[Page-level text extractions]
◇ ◇ ◇ ◇ ◇ ◇ ◇

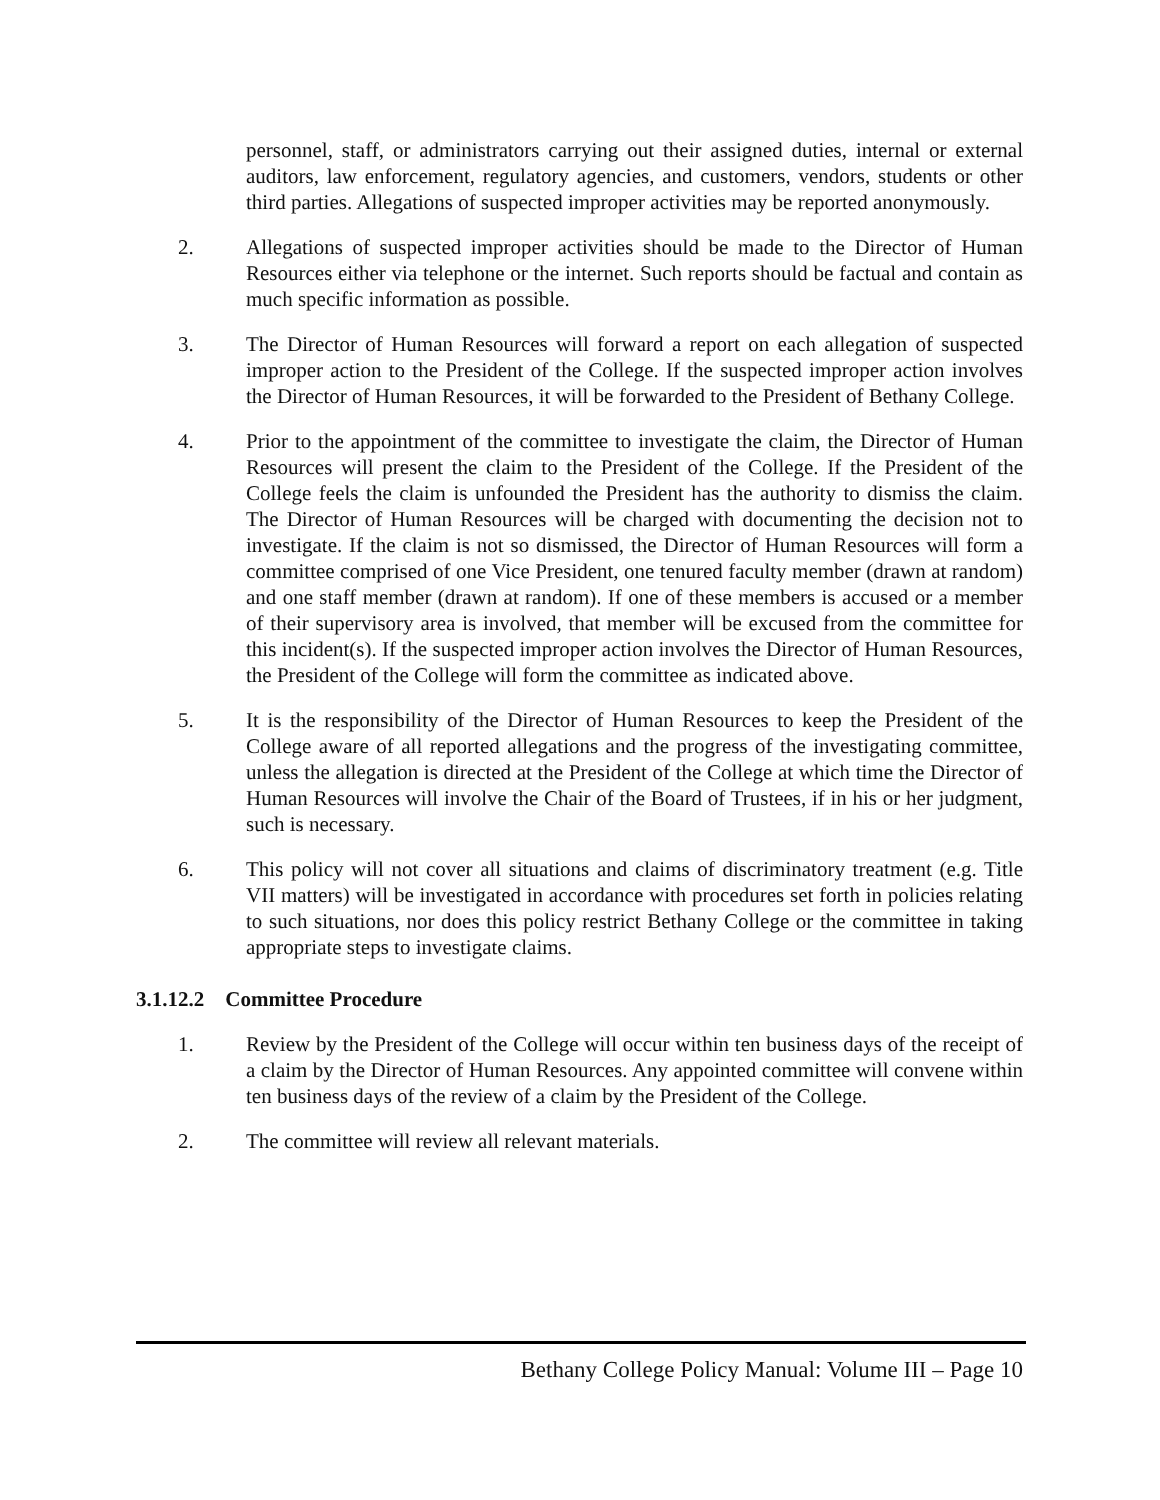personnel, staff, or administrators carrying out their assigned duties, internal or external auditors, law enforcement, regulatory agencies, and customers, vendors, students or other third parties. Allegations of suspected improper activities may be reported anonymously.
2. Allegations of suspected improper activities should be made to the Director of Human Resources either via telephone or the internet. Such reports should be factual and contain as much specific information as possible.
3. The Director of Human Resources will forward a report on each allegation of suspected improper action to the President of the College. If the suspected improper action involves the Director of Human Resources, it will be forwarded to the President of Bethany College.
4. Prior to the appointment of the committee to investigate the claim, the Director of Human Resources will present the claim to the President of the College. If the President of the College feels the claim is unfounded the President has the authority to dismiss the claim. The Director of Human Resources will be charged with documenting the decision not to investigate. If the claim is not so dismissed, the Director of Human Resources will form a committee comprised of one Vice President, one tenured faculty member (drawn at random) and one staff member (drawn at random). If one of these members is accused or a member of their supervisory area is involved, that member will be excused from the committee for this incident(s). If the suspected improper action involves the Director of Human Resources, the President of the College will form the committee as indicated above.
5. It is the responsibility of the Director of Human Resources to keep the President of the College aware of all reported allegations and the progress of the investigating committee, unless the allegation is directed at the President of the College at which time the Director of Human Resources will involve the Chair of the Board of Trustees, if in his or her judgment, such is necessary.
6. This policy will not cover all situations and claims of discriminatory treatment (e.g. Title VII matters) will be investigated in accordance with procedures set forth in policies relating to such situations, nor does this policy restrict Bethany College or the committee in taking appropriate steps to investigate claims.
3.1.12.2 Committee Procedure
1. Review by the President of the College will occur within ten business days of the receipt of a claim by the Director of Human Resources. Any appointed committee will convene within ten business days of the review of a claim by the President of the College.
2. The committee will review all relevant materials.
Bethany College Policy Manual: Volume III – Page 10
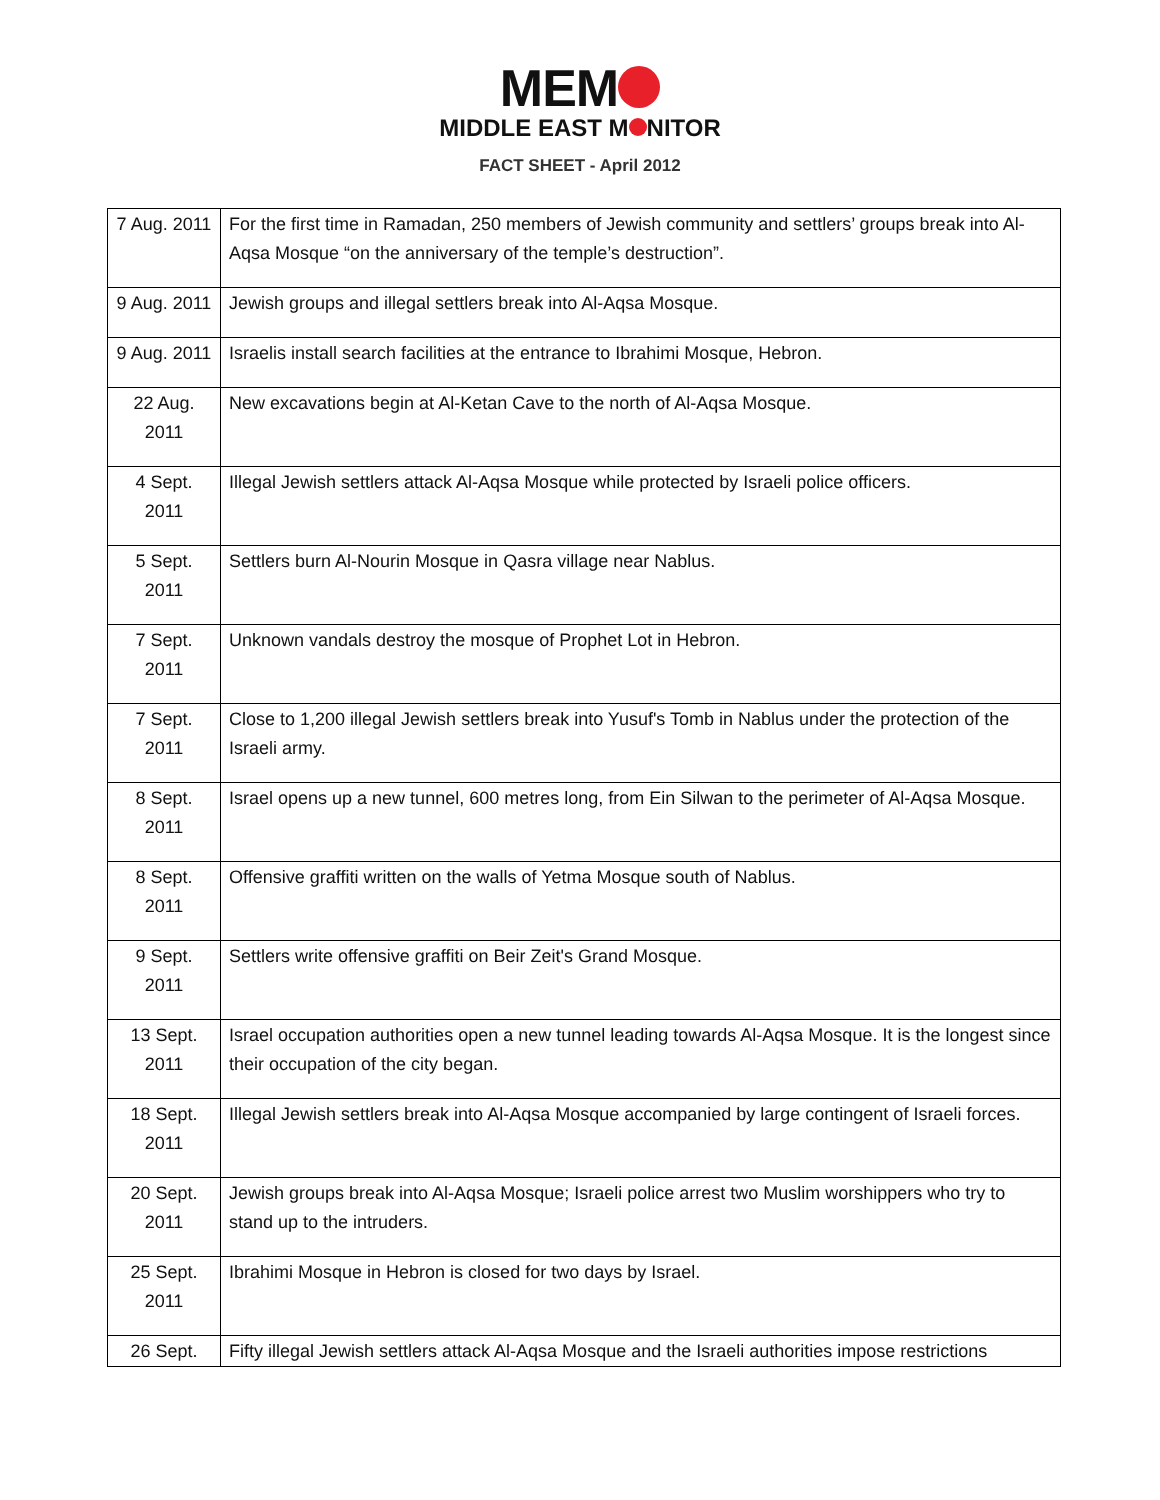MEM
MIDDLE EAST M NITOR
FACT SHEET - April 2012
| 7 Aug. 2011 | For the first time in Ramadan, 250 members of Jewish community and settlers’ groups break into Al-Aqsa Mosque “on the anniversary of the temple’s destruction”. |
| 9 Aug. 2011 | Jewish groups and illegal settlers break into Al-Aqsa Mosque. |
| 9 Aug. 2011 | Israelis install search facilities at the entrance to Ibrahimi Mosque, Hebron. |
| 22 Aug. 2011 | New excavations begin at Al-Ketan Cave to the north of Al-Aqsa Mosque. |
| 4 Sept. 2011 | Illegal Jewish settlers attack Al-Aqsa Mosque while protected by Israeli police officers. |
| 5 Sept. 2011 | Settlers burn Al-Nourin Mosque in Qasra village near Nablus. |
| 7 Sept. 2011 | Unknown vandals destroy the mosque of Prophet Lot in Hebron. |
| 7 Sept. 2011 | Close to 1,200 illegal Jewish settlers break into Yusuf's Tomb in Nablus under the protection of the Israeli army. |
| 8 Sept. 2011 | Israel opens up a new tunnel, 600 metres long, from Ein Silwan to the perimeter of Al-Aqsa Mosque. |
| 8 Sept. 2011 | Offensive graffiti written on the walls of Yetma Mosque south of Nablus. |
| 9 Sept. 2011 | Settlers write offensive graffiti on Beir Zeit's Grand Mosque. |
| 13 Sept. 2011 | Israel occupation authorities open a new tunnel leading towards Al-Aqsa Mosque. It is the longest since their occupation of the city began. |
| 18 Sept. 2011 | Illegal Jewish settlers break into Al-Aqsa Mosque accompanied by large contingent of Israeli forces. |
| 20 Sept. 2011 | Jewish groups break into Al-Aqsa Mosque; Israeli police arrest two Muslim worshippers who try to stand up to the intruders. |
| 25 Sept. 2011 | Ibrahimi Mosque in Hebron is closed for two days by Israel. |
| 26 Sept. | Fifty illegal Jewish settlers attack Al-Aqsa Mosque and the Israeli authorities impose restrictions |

◇ ◇ ◇ ◇ ◇ ◇ ◇

## [Activity]
Without including any pictures, please restate all the records exactly.

## [Solved problem]
personnel, staff, or administrators carrying out their assigned duties, internal or external auditors, law enforcement, regulatory agencies, and customers, vendors, students or other third parties. Allegations of suspected improper activities may be reported anonymously.
2. Allegations of suspected improper activities should be made to the Director of Human Resources either via telephone or the internet. Such reports should be factual and contain as much specific information as possible.
3. The Director of Human Resources will forward a report on each allegation of suspected improper action to the President of the College. If the suspected improper action involves the Director of Human Resources, it will be forwarded to the President of Bethany College.
4. Prior to the appointment of the committee to investigate the claim, the Director of Human Resources will present the claim to the President of the College. If the President of the College feels the claim is unfounded the President has the authority to dismiss the claim. The Director of Human Resources will be charged with documenting the decision not to investigate. If the claim is not so dismissed, the Director of Human Resources will form a committee comprised of one Vice President, one tenured faculty member (drawn at random) and one staff member (drawn at random). If one of these members is accused or a member of their supervisory area is involved, that member will be excused from the committee for this incident(s). If the suspected improper action involves the Director of Human Resources, the President of the College will form the committee as indicated above.
5. It is the responsibility of the Director of Human Resources to keep the President of the College aware of all reported allegations and the progress of the investigating committee, unless the allegation is directed at the President of the College at which time the Director of Human Resources will involve the Chair of the Board of Trustees, if in his or her judgment, such is necessary.
6. This policy will not cover all situations and claims of discriminatory treatment (e.g. Title VII matters) will be investigated in accordance with procedures set forth in policies relating to such situations, nor does this policy restrict Bethany College or the committee in taking appropriate steps to investigate claims.
3.1.12.2 Committee Procedure
1. Review by the President of the College will occur within ten business days of the receipt of a claim by the Director of Human Resources. Any appointed committee will convene within ten business days of the review of a claim by the President of the College.
2. The committee will review all relevant materials.
Bethany College Policy Manual: Volume III – Page 10
MEM
MIDDLE EAST M NITOR
FACT SHEET - April 2012
| 7 Aug. 2011 | For the first time in Ramadan, 250 members of Jewish community and settlers’ groups break into Al-Aqsa Mosque “on the anniversary of the temple’s destruction”. |
| 9 Aug. 2011 | Jewish groups and illegal settlers break into Al-Aqsa Mosque. |
| 9 Aug. 2011 | Israelis install search facilities at the entrance to Ibrahimi Mosque, Hebron. |
| 22 Aug. 2011 | New excavations begin at Al-Ketan Cave to the north of Al-Aqsa Mosque. |
| 4 Sept. 2011 | Illegal Jewish settlers attack Al-Aqsa Mosque while protected by Israeli police officers. |
| 5 Sept. 2011 | Settlers burn Al-Nourin Mosque in Qasra village near Nablus. |
| 7 Sept. 2011 | Unknown vandals destroy the mosque of Prophet Lot in Hebron. |
| 7 Sept. 2011 | Close to 1,200 illegal Jewish settlers break into Yusuf's Tomb in Nablus under the protection of the Israeli army. |
| 8 Sept. 2011 | Israel opens up a new tunnel, 600 metres long, from Ein Silwan to the perimeter of Al-Aqsa Mosque. |
| 8 Sept. 2011 | Offensive graffiti written on the walls of Yetma Mosque south of Nablus. |
| 9 Sept. 2011 | Settlers write offensive graffiti on Beir Zeit's Grand Mosque. |
| 13 Sept. 2011 | Israel occupation authorities open a new tunnel leading towards Al-Aqsa Mosque. It is the longest since their occupation of the city began. |
| 18 Sept. 2011 | Illegal Jewish settlers break into Al-Aqsa Mosque accompanied by large contingent of Israeli forces. |
| 20 Sept. 2011 | Jewish groups break into Al-Aqsa Mosque; Israeli police arrest two Muslim worshippers who try to stand up to the intruders. |
| 25 Sept. 2011 | Ibrahimi Mosque in Hebron is closed for two days by Israel. |
| 26 Sept. | Fifty illegal Jewish settlers attack Al-Aqsa Mosque and the Israeli authorities impose restrictions |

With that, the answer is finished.